Scenario:
Pastas R Us, Inc. is a fast-casual restaurant chain specializing in noodle-based dishes, soups, and salads. Since its inception, the business development team has favored opening new restaurants in areas (within a 3-mile radius) that satisfy the following demographic conditions:
- Median age between 25 – 45 years old
- Household median income above national average
- At least 15% college educated adult population
Last year, the marketing department rolled out a Loyalty Card strategy to increase sales.
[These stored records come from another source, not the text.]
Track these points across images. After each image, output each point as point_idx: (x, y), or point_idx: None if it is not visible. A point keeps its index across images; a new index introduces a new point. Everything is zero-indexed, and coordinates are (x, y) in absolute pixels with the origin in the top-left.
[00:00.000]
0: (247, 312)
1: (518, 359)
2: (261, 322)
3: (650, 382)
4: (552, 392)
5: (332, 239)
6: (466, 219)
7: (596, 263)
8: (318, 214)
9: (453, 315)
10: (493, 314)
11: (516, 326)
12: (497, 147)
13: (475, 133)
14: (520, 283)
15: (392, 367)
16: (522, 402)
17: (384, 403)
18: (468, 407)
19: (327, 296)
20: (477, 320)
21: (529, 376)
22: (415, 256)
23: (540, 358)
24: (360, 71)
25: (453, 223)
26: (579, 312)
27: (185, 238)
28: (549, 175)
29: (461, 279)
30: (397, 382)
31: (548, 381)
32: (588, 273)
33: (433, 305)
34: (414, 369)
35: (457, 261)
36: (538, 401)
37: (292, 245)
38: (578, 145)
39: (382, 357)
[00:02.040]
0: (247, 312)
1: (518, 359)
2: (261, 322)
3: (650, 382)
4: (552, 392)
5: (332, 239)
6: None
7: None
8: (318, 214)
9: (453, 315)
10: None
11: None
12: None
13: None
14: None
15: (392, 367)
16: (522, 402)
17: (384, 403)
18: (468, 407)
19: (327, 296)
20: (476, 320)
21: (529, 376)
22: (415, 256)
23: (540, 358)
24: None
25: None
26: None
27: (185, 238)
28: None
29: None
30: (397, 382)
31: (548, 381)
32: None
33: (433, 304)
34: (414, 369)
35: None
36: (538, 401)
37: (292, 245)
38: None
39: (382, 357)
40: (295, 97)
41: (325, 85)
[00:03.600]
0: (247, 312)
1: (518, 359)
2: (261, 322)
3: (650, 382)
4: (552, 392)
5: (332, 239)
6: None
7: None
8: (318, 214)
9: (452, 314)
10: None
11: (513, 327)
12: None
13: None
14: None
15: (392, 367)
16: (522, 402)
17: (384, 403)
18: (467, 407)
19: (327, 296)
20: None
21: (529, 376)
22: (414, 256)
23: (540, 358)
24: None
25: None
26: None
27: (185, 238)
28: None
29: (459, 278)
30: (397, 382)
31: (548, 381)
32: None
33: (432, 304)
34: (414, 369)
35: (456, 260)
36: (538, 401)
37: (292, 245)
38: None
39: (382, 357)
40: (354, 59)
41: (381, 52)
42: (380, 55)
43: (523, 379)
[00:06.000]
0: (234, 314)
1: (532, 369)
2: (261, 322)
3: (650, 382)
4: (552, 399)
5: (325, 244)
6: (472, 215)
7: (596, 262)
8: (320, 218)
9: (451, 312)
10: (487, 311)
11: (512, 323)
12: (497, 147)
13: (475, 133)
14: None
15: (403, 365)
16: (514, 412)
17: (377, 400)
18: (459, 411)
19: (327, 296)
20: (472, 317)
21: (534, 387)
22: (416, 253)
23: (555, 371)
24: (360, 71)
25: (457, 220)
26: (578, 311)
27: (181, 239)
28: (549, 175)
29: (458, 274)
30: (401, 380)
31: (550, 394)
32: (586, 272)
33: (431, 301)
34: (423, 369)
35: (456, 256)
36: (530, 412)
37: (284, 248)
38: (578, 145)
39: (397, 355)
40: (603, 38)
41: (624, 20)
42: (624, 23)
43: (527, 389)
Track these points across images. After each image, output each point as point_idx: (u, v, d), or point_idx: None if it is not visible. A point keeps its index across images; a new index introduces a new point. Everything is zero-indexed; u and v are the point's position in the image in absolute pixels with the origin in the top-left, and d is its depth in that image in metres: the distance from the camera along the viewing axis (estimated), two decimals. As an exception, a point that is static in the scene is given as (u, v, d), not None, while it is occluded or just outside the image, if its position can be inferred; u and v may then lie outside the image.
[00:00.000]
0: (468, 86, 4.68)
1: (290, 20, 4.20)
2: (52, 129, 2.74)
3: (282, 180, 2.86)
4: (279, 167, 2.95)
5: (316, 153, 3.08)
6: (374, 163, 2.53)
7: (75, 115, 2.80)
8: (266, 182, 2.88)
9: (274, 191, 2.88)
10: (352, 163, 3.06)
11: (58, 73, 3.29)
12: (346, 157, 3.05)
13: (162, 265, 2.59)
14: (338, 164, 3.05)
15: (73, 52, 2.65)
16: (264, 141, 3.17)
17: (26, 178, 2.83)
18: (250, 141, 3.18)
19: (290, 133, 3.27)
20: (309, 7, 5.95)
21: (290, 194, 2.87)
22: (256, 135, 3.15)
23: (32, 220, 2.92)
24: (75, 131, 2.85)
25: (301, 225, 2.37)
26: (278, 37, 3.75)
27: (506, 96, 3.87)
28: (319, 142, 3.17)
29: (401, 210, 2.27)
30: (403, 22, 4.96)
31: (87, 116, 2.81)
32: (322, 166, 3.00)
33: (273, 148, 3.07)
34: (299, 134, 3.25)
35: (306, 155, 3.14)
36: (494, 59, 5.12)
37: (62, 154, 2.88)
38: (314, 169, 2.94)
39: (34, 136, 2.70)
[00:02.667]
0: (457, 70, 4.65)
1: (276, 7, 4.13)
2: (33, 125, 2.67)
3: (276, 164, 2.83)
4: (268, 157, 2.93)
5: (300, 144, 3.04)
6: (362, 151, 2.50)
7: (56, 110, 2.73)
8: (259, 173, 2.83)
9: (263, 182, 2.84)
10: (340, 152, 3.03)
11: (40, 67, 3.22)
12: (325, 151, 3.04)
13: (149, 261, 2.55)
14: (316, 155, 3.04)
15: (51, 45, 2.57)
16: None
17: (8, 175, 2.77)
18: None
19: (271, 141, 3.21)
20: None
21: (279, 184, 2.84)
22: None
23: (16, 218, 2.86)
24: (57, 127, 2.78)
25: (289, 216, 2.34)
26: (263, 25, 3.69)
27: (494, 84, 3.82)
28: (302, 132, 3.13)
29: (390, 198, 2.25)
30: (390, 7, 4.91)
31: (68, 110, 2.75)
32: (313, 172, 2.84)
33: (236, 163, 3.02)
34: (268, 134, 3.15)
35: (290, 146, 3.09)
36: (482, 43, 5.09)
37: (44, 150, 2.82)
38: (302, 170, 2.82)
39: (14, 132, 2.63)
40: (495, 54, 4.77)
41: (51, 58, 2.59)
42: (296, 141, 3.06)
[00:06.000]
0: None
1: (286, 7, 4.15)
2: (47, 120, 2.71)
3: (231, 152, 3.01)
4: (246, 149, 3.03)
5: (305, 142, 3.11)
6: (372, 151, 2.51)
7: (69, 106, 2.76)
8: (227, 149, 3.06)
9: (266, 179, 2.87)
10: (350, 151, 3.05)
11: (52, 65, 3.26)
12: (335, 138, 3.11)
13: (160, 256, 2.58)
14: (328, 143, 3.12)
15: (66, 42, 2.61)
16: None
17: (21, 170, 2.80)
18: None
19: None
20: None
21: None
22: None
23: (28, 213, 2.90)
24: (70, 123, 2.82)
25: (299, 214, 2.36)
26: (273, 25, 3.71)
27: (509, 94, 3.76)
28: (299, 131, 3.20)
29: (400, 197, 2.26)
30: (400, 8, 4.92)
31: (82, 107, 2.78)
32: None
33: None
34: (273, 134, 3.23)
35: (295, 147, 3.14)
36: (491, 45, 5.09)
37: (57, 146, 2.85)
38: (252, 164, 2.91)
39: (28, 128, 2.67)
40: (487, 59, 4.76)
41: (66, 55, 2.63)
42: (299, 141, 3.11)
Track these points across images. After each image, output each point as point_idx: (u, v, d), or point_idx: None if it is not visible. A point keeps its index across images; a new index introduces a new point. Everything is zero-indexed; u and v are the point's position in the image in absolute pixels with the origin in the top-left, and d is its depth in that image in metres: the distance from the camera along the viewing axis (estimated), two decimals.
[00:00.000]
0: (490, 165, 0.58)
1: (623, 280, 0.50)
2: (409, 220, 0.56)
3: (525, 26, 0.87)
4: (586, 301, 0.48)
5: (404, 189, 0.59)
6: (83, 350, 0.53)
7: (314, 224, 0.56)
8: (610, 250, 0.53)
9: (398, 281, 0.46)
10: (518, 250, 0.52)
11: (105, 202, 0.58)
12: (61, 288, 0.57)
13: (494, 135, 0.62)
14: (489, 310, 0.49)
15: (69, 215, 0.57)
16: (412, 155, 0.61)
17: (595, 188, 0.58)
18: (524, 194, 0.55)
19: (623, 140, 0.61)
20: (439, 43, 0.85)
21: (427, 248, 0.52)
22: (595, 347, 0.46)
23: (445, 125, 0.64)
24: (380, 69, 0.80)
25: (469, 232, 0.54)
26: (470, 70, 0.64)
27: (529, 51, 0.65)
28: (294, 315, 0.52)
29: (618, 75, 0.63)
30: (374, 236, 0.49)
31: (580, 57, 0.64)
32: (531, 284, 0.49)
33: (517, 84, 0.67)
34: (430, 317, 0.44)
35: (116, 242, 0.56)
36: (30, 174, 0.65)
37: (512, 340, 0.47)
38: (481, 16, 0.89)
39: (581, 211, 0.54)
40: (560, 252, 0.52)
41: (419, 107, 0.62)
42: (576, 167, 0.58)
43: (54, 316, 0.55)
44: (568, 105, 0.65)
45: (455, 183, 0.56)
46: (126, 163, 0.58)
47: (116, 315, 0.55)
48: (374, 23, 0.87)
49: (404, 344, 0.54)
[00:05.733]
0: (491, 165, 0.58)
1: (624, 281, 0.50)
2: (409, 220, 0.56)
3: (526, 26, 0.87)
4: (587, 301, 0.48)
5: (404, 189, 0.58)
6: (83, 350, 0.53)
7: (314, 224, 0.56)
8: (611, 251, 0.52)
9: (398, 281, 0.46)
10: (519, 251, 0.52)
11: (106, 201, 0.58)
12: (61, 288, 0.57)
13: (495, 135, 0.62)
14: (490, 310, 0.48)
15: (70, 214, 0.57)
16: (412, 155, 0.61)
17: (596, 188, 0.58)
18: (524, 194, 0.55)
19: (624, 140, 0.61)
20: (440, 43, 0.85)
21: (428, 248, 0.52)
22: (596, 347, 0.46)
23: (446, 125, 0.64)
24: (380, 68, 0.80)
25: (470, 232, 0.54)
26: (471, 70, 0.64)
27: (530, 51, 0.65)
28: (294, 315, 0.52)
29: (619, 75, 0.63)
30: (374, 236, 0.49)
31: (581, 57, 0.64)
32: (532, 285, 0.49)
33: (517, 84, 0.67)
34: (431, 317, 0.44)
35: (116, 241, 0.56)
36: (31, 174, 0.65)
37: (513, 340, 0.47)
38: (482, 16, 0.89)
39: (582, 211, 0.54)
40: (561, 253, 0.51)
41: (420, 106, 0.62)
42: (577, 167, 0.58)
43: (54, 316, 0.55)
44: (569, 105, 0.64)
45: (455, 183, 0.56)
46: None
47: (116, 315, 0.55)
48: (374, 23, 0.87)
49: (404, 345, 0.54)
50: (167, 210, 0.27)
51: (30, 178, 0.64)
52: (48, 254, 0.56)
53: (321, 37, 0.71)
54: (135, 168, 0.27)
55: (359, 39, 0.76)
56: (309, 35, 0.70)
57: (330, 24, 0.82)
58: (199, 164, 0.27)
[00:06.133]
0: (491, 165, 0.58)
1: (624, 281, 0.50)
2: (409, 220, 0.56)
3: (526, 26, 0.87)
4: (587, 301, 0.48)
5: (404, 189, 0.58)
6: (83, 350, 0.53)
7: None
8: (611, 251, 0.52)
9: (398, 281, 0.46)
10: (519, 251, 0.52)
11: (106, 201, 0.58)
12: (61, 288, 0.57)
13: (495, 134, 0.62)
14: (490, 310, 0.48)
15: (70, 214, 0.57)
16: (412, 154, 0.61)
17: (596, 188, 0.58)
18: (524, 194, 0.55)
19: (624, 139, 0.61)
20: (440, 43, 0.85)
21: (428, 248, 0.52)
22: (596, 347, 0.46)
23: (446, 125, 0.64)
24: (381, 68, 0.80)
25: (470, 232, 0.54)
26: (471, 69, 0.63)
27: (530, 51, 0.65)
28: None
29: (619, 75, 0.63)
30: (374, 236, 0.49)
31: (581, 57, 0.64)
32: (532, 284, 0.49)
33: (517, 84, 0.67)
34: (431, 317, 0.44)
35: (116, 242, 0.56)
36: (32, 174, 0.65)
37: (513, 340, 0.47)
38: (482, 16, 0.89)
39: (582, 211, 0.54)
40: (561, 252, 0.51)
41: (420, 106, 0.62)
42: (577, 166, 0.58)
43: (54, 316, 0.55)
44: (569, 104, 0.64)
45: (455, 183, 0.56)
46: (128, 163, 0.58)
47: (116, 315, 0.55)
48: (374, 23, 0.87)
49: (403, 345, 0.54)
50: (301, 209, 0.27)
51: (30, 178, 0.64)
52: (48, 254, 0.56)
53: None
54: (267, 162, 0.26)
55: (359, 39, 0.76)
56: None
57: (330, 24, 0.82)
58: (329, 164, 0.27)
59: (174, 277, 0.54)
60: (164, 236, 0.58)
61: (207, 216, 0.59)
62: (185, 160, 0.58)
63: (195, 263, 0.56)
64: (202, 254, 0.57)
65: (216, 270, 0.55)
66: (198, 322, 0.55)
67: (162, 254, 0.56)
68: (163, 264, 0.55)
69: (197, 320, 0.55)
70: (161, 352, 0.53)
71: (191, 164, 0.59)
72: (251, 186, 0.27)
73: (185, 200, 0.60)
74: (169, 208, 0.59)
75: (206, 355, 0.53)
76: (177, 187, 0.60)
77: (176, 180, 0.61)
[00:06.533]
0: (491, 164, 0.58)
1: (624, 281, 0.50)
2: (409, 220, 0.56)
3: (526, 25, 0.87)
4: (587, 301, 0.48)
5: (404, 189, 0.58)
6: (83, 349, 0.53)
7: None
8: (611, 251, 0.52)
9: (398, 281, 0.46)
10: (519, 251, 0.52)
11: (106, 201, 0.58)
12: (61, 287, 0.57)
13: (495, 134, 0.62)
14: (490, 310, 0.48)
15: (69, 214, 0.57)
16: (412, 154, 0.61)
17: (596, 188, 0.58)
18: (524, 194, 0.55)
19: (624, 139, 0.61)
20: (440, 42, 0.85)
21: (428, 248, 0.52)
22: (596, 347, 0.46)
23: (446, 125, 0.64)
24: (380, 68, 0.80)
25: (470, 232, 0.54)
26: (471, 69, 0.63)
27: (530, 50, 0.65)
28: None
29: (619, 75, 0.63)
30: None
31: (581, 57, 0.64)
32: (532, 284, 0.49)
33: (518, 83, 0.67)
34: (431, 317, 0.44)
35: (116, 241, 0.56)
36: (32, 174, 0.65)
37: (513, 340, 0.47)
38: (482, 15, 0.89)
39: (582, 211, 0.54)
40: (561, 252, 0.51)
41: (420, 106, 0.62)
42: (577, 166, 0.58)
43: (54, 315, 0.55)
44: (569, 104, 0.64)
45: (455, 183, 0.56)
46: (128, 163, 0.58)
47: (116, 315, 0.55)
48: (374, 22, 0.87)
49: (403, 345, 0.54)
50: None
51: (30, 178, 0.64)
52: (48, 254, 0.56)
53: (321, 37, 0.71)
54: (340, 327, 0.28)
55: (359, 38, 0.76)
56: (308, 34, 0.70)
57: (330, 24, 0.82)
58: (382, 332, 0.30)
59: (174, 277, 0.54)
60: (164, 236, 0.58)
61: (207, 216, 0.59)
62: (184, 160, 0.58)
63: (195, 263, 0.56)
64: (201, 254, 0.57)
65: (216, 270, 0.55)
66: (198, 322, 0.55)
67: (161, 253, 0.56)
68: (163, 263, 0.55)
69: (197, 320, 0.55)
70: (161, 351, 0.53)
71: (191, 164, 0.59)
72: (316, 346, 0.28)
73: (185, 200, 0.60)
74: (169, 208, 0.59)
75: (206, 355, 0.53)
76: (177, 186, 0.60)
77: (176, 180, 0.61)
Under this program, customers present their Loyalty Card when paying for their orders and receive some free food after making 10 purchases.
The company has collected data from its 74 restaurants to track important variables such as average sales per customer, year-on-year sales growth, sales per sq. ft., Loyalty Card usage as a percentage of sales, and others. A key metric of financial performance in the restaurant industry is annual sales per sq. ft. For example, if a 1200 sq. ft. restaurant recorded $2 million in sales last year, then it sold $1,667 per sq. ft.
Executive management wants to know whether the current expansion criteria can be improved. They want to evaluate the effectiveness of the Loyalty Card marketing strategy and identify feasible, actionable opportunities for improvement. As a member of the analytics department, you’ve been assigned the responsibility of conducting a thorough statistical analysis of the company’s available database to answer executive management’s questions.
Assignment
Review the scenario.
Conduct the following descriptive statistics analyses with Microsoft Excel. Answer the questions below in your Microsoft Excel sheet or in a separate Microsoft Word document:
- Insert a new column in the database that corresponds to “Annual Sales.” Annual Sales is the result of multiplying a restaurant’s “SqFt.” by “Sales/SqFt.”
- Calculate the mean, standard deviation, skew, 5-number summary, and interquartile range (IQR) for each of the variables.
- Create a box-plot for the “Annual Sales” variable. Does it look symmetric? Would you prefer the IQR instead of the standard deviation to describe this variable’s dispersion? Why?
- Create a histogram for the “Sales/SqFt” variable. Is the distribution symmetric? If not, what is the skew? Are there any outliers? If so, which one(s)? What is the “SqFt” area of the outlier(s)? Is the outlier(s) smaller or larger than the average restaurant in the database? What can you conclude from this observation?
- What measure of central tendency is more appropriate to describe “Sales/SqFt”? Why?